Rotation Invariant and Symmetry Aware Pixel Difference Network for Remote Sensing Object Detection
Abstract
Recent advancements in remote sensing object detection have predominantly focused on oriented bounding box design and small object feature enhancement, while often overlooking the intrinsic geometric properties of remote sensing images, such as rotation invariance and structural symmetry. Many aerial objects appear in multiple orientations and exhibit clear symmetrical patterns, which, if not explicitly modeled, can lead to detection failures and inaccurate localization under geometric variation or partial occlusion. To address this, we propose the Rotation Invariant and Symmetry Aware Pixel Difference Network (RIS-PiDiNet), which introduces a novel convolutional operator called Rotation Invariant and Symmetry Aware Pixel Difference Convolution (RIS-PDC). This operator replaces traditional convolution with a mathematically grounded formulation that encodes rotation group priors and symmetrical constraints. RIS-PDC utilizes pixel differences and symmetry-guided aggregation in the polar harmonic space, enabling the network to infer partially visible structures and deduce occluded symmetrical parts. Besides improving detection accuracy, RIS-PDC enhances model interpretability by embedding geometric principles into the network design. Feature visualizations demonstrate rotation-consistent activations and symmetry-complete responses, revealing how the network captures underlying object structure even under partial visibility or orientation changes.
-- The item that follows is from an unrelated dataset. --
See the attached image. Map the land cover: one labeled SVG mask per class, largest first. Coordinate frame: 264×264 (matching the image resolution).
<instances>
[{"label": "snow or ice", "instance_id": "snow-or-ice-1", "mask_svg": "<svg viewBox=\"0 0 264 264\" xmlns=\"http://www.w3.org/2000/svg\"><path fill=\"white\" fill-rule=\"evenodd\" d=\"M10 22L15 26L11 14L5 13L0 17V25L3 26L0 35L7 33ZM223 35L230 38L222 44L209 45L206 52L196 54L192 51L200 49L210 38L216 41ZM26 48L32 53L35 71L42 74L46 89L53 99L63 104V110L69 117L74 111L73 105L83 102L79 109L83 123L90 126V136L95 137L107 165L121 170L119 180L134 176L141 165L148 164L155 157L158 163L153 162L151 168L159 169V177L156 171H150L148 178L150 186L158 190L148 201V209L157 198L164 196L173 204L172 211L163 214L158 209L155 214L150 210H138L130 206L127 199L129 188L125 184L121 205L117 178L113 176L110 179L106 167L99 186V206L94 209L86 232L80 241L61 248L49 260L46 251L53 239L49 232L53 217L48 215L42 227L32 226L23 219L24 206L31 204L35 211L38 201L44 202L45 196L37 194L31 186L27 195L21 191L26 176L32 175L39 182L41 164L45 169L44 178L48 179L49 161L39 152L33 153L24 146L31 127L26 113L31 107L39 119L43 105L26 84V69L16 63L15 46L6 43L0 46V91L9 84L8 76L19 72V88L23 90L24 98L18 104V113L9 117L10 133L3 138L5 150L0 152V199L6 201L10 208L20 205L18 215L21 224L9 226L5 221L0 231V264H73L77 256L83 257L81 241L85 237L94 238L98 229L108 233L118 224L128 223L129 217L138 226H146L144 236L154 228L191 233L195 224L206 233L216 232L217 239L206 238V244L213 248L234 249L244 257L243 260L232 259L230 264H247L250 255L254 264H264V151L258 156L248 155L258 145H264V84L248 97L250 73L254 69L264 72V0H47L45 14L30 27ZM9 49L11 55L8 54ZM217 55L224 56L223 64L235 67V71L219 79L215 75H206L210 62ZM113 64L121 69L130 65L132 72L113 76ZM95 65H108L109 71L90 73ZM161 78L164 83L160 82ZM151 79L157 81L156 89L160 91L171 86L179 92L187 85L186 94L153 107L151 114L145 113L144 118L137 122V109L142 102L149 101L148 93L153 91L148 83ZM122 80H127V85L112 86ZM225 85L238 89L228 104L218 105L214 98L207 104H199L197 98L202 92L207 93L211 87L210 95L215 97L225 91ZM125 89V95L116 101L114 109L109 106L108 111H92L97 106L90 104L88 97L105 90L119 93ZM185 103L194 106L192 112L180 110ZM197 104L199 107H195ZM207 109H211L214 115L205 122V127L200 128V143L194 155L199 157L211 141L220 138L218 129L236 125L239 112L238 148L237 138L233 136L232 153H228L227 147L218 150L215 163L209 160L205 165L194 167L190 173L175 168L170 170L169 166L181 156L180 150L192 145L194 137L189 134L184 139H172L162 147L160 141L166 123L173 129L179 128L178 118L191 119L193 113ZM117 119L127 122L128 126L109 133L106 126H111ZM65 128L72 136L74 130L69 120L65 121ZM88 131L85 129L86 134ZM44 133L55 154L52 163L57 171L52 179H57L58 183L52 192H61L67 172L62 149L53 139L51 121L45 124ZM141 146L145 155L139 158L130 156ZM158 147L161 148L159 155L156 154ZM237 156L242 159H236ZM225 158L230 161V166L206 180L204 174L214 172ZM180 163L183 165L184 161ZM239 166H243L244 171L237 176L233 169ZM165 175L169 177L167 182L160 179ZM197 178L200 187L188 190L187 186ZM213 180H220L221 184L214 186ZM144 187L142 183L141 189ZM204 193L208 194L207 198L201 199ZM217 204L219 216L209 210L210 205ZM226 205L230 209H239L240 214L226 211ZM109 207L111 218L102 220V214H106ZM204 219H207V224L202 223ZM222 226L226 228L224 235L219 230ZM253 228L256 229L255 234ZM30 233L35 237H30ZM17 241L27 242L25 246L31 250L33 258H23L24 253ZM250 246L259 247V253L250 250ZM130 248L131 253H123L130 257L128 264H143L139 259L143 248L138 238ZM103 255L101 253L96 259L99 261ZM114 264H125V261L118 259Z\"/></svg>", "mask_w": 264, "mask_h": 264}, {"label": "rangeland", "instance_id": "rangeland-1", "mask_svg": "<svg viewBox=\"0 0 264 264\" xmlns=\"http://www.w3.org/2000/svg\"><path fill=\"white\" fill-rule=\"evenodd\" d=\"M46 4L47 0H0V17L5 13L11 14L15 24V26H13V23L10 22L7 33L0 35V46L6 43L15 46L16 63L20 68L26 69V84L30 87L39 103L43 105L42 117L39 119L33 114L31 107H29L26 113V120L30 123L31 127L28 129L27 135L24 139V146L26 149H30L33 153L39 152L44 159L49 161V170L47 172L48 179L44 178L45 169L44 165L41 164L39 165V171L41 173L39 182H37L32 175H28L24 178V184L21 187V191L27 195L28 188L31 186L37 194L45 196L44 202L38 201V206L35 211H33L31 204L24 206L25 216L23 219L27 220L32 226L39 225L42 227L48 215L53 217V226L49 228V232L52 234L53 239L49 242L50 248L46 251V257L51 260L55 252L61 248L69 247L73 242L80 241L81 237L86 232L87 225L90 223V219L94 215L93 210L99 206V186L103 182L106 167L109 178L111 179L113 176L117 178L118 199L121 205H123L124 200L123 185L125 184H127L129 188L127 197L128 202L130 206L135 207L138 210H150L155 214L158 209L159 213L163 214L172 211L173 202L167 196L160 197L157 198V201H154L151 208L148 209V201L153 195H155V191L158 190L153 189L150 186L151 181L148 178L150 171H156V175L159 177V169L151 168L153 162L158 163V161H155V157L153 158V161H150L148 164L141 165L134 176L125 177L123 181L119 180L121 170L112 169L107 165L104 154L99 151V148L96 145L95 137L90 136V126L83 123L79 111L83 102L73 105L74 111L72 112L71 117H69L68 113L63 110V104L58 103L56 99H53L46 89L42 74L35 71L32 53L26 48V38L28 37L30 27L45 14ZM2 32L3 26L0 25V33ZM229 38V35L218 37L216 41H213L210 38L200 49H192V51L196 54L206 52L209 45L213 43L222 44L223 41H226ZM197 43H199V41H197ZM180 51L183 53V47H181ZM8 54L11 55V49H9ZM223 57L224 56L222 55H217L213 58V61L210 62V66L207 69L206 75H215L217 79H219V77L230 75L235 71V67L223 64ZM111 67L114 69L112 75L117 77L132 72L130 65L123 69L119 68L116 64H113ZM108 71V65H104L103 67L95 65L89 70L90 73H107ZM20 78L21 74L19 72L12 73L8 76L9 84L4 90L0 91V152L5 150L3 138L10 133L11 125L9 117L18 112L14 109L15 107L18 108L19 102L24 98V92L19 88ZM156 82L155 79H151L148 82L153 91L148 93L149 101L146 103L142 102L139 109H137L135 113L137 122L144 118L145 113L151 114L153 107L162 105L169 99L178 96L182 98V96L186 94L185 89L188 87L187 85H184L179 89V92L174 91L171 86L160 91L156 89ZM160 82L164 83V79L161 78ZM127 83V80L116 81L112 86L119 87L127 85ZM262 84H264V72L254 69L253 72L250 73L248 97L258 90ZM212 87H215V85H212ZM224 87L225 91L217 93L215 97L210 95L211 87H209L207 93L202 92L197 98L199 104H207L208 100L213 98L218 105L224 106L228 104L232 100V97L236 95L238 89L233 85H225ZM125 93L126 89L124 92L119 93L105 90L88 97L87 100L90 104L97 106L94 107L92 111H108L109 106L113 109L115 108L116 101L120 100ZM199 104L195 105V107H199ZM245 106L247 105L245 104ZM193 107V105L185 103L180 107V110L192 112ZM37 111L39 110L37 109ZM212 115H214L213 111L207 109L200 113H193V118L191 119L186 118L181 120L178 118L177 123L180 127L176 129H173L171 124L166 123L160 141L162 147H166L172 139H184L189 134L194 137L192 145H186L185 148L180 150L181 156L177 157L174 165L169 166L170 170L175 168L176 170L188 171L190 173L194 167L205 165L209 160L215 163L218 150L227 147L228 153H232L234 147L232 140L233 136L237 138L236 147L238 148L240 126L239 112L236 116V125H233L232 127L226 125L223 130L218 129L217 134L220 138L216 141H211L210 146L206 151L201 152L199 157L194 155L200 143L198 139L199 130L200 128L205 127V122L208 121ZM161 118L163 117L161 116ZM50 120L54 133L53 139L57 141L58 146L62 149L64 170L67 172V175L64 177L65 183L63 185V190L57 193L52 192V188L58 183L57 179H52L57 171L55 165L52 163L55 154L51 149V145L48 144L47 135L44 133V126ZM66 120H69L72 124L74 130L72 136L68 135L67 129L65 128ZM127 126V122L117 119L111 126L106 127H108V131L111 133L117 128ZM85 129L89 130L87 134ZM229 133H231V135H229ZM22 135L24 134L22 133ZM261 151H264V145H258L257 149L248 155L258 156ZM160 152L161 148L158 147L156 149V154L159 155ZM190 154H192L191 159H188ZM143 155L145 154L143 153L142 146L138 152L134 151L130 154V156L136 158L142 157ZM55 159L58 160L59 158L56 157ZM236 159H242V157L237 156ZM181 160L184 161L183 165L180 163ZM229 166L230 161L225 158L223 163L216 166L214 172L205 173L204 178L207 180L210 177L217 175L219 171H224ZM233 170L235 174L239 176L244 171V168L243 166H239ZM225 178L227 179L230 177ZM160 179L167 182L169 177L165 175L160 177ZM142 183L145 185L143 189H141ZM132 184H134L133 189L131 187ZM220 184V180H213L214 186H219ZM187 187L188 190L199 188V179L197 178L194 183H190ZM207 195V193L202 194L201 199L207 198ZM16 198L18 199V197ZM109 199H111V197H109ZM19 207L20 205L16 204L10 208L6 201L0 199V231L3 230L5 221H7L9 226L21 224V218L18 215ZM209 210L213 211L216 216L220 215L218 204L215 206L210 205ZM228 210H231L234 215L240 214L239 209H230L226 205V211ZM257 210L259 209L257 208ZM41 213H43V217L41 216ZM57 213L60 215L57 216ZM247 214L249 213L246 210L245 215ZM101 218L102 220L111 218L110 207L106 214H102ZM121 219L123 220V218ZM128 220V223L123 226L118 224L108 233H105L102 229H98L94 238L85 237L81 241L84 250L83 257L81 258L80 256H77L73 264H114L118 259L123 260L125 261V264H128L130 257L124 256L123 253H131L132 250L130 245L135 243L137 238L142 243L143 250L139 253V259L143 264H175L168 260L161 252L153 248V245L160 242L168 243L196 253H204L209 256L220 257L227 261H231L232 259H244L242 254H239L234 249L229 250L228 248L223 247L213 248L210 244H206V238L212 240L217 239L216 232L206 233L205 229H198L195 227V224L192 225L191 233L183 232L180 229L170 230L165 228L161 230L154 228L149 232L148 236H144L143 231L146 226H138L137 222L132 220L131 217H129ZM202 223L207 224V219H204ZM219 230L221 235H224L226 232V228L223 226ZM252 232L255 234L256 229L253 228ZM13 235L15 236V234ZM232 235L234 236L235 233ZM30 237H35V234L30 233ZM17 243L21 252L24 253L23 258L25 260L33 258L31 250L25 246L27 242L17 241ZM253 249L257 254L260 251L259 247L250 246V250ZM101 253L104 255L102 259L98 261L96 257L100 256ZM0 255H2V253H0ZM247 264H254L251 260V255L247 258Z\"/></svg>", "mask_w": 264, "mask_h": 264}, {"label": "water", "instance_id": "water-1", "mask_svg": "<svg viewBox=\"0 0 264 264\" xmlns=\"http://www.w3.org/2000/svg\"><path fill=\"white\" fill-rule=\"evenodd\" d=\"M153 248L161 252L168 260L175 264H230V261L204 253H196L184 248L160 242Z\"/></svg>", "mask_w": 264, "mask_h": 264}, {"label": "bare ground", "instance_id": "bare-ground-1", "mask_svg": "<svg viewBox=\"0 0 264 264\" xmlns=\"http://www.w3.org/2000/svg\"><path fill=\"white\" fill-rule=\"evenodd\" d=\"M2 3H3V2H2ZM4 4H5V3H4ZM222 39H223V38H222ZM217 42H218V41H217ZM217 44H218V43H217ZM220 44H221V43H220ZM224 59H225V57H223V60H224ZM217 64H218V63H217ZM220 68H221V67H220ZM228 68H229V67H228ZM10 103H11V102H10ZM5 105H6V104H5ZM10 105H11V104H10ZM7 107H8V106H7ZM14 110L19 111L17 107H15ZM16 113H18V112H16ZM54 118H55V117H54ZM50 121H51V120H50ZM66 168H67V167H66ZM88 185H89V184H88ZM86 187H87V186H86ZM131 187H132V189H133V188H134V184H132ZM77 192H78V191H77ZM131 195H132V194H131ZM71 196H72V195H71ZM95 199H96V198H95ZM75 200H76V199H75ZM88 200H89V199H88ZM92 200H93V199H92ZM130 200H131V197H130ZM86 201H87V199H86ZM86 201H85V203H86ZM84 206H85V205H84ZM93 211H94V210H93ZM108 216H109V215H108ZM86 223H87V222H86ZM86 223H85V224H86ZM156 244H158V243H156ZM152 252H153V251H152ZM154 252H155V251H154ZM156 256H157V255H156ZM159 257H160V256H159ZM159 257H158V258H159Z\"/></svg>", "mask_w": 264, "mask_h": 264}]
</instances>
This yields geometrically interpretable detection decisions. To our knowledge, RIS-PiDiNet is the first remote sensing object detection framework that jointly incorporates rotation invariance and symmetry modeling within a unified architecture. Extensive evaluations on standard benchmarks validate its effectiveness, achieving state-of-the-art performance on DOTA-v1.0 (78.53\% mAP single-scale, 81.81\% multi-scale), HRSC2016 (98.60\% mAP), and DIOR-R (67.28\% mAP), all with acceptable computational overhead and no increase in parameter count.